Funktionsfähigkeit der Schweizer Botschaft gefährdet
Seinen Verzicht begründet der Bundesrat mit diplomatischen Interessen sowie Interessen von Schweizer Staatsangehörigen in Russland. Die Kommunikationskanäle mit Russland müssten aufrechterhalten werden, insbesondere im Interesse des Schutzmachtmandates, das die Schweiz in Moskau für Georgien ausübt, sagte Simonazzi. Zudem könnten politische Sanktionen in Form von Ausweisungen russischer Diplomaten die Funktionsfähigkeit der Schweizer Botschaft in Russland beeinträchtigen, was nicht im Interesse der Schweizerinnen und Schweizer vor Ort wäre.
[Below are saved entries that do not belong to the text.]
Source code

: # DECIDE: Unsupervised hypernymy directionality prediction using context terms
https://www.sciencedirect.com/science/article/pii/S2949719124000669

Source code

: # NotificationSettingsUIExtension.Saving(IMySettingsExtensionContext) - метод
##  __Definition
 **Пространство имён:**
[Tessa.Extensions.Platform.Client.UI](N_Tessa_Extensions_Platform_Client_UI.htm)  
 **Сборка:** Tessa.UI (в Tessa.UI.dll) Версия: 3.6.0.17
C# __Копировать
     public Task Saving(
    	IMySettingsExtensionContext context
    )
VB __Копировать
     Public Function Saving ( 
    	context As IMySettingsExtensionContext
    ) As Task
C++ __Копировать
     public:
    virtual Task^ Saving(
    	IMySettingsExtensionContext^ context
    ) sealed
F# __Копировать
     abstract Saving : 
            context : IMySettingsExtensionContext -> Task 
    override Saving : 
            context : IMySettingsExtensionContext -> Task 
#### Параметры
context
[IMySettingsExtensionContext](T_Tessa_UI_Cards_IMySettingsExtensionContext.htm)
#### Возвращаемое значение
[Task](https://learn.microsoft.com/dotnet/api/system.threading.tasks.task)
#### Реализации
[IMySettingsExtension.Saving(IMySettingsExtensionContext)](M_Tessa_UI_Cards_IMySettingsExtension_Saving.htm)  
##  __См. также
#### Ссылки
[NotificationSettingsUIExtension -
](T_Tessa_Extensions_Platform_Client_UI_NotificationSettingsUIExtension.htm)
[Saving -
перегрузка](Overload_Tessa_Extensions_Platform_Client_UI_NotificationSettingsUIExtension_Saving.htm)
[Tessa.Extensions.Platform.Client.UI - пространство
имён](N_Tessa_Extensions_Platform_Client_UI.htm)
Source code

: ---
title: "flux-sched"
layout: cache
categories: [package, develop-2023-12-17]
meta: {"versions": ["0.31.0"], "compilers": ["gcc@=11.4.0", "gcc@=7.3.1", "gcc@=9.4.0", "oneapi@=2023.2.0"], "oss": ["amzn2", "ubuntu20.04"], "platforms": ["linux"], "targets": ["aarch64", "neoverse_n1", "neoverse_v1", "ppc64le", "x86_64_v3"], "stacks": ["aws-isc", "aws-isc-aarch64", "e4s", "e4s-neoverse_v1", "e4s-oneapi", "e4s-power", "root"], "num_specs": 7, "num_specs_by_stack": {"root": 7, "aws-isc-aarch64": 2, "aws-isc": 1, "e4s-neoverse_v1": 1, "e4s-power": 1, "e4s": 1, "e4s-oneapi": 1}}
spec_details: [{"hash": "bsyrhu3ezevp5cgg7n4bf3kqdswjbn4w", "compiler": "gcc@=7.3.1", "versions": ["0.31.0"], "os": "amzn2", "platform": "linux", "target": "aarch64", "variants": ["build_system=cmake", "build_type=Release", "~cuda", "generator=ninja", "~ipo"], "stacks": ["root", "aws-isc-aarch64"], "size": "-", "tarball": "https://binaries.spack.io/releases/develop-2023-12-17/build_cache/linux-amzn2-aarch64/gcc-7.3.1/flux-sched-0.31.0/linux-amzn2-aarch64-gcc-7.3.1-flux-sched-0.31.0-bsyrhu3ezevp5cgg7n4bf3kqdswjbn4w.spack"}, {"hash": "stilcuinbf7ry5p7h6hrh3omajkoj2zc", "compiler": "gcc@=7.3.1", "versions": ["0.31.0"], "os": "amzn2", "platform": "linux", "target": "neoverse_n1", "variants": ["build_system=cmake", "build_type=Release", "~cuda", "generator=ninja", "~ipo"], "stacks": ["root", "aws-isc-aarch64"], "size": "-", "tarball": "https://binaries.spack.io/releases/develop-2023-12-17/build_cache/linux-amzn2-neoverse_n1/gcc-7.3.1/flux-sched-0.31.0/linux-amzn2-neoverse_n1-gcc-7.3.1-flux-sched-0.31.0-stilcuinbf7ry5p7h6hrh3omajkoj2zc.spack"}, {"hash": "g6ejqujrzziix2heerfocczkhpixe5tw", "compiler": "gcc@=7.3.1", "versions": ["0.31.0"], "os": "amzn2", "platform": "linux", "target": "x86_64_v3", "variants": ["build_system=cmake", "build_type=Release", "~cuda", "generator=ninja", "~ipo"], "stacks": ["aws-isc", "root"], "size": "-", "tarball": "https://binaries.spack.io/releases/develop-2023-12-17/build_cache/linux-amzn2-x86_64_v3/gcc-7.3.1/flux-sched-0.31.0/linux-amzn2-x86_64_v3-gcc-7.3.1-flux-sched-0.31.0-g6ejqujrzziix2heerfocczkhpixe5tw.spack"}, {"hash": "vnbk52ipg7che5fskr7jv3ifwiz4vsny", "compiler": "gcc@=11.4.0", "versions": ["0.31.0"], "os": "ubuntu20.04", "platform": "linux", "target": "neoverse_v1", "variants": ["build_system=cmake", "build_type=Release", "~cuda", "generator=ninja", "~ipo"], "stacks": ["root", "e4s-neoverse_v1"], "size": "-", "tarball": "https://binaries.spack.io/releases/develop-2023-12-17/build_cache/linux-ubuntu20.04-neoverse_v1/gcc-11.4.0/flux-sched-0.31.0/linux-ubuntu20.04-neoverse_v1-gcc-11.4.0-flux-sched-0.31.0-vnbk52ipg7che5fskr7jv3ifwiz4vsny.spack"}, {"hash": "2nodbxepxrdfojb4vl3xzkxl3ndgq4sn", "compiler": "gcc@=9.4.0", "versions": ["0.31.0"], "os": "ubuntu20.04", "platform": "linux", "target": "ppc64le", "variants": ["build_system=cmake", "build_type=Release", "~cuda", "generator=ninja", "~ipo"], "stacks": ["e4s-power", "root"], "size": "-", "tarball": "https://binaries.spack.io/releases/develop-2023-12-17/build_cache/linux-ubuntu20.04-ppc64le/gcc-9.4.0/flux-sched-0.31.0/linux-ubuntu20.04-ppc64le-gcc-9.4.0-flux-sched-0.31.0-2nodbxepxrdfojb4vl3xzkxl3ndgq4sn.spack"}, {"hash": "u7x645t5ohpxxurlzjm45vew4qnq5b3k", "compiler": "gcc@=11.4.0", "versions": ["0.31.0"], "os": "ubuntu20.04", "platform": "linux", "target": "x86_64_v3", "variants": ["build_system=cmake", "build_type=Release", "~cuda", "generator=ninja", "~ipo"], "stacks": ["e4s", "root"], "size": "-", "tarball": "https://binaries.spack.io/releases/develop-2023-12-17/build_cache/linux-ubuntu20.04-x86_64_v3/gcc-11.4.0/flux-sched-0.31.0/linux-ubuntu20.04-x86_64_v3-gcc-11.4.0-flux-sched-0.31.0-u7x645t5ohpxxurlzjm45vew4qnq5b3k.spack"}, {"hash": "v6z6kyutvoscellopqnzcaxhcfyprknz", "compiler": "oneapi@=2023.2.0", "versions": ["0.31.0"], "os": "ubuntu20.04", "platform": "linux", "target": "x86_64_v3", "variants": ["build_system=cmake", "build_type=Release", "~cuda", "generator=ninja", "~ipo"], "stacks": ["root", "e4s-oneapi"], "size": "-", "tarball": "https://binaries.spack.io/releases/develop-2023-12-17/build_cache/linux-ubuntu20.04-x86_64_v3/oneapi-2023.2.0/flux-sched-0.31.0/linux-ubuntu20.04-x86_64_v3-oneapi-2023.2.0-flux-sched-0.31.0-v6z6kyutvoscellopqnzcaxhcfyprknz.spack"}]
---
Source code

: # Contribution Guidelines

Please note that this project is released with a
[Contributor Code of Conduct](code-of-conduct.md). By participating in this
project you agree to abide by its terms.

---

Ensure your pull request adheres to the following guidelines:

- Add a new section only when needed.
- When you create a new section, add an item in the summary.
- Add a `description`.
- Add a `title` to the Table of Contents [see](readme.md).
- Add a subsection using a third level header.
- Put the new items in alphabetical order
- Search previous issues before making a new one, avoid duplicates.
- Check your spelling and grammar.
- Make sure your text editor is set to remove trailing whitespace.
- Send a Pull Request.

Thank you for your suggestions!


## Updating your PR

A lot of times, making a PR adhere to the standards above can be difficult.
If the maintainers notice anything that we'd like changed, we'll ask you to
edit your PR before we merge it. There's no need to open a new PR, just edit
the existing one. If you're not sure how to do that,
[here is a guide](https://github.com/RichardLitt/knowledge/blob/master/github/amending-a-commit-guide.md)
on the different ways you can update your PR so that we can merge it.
Beim Entscheid hat auch die Erfahrung von 2018 eine Rolle gespielt. Damals, im Nachgang zum Giftanschlag auf einen Doppelagenten in Südengland und russische Spionageaktivitäten gegen das Labor Spiez und die Welt-Antidoping-Agentur in Lausanne, hatte die Schweiz mehreren Diplomaten des Kremls die Akkreditierung verweigert. Russland tat im Gegenzug dasselbe mit Schweizer Vertretern - womit die Botschaft in Moskau schnell unterbesetzt war.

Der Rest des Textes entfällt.